Patients vary in their willingness to engage in experiential exercises, and in specific needs for altering cognitions and overdeveloped or underdeveloped strategies. Patients who tend to be inhibited and constricted, who believe it is risky or inappropriate to let their feelings show, benefit from a gradual approach that supports greater flexibility in these inhibitory barriers. Those who tend to be more disinhibited, may need expressive exercises that help them contain and effectively direct their messages.

Role play

Role play may be used for skill development in interpersonal communications.

When the role play involves an emotionally charged topic, dysfunctional schemas usually are activated and available for modification.

In reverse role playing, the therapist can ‘model’ appropriate behaviour, and assist the patient in reflecting on the impact of their schemas and behavioural strategies.

Schema origins

Use of childhood material is often important in treating personality disorders. Recalling experiences and reviewing childhood material opens up windows for understanding the origins of maladaptive patterns. This approach can increase perspective and objectivity.

The main objective is to identify a pattern in the schema and to activate the potential for changing the pattern.

Schema dialogues

Role-play dialogues between different schema modes can be a very effective way to mobilize affect and produce ‘mutation’ of the schemas or core beliefs. Recreating 'pathogenic’ situations or key interactions of the developmental period often provides an opportunity to restructure attitudes that were formed during this period.

> _MATERIAL PROVIDED_:

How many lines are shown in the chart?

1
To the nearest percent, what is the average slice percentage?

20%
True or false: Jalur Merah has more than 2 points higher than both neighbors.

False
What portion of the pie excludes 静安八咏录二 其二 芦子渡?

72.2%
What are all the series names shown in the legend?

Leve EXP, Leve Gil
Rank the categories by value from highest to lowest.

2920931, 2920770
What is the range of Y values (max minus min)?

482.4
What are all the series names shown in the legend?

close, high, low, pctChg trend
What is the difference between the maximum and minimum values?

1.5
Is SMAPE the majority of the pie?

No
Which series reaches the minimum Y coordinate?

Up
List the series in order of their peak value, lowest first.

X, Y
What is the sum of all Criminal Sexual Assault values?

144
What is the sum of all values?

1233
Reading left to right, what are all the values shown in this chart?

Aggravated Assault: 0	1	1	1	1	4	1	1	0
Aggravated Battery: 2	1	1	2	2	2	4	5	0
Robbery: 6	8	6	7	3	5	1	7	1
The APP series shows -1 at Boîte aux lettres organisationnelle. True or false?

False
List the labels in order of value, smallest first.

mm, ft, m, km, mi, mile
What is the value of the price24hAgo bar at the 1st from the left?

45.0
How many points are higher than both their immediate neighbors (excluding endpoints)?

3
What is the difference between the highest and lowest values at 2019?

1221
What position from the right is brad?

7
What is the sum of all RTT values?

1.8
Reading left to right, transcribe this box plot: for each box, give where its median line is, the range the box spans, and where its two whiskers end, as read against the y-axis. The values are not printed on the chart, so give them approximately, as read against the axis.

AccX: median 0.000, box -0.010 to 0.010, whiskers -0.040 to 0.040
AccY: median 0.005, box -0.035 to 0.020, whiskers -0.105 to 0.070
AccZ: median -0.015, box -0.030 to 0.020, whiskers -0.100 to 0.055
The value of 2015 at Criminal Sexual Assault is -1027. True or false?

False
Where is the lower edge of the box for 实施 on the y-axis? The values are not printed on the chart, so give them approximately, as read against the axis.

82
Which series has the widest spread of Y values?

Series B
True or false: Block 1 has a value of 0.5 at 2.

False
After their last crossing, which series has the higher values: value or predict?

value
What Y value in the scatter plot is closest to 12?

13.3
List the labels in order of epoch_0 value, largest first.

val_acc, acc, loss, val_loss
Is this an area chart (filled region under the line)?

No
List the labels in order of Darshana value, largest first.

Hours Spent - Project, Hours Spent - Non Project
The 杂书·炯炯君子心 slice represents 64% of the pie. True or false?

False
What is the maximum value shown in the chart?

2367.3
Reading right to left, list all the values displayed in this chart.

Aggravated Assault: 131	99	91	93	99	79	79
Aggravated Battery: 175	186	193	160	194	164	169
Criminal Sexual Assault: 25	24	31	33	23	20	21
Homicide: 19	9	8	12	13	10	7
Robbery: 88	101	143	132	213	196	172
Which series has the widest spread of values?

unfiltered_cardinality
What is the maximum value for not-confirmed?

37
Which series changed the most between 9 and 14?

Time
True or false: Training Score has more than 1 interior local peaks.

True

> _TASK REQUIREMENTS_:
1. According to the passage on experiential techniques, what kind of approach benefits patients who are inhibited and constricted?
2. Extract the portion of the passage on experiential techniques between "Role play may" and "perspective and objectivity.", inclusive.
3. Continue the passage on experiential techniques from the point where it stops.

> _EXPECTED RESPONSES_:
1. A gradual approach that supports greater flexibility in their inhibitory barriers.

2.
Role play may be used for skill development in interpersonal communications.

When the role play involves an emotionally charged topic, dysfunctional schemas usually are activated and available for modification.

In reverse role playing, the therapist can ‘model’ appropriate behaviour, and assist the patient in reflecting on the impact of their schemas and behavioural strategies.

Schema origins

Use of childhood material is often important in treating personality disorders. Recalling experiences and reviewing childhood material opens up windows for understanding the origins of maladaptive patterns. This approach can increase perspective and objectivity.

3.
By role-playing a figure form the past, patients can see a ‘bad’ parent in more benign terms. They can start to feel empathy or compassion for the parents who traumatized them. They might see that they themselves were not and are not ‘bad’, but that they developed a fixed image of badness because their parents were upset and vented their anger on them. Patients can soften their own attitudes toward themselves.

To ‘reality test’ the validity of childhood-originated schemas, these beliefs have to be brought to the surface. A schema dialogue can help patients to see that their core views of themselves were not based on logic or reasoning, but were products of the parents’ unreasoning reactions.

Reexperiencing the episode facilitates the emergence of the dominant structures and makes them more accessible to modification.

Imagery

Imagery may be particularly useful for salient memories.

To modify the image, it is necessary to go back in time, and re-create the situation. When the interactions are brought back to life, the misconstruction is activated, and cognitive restructuring can occur.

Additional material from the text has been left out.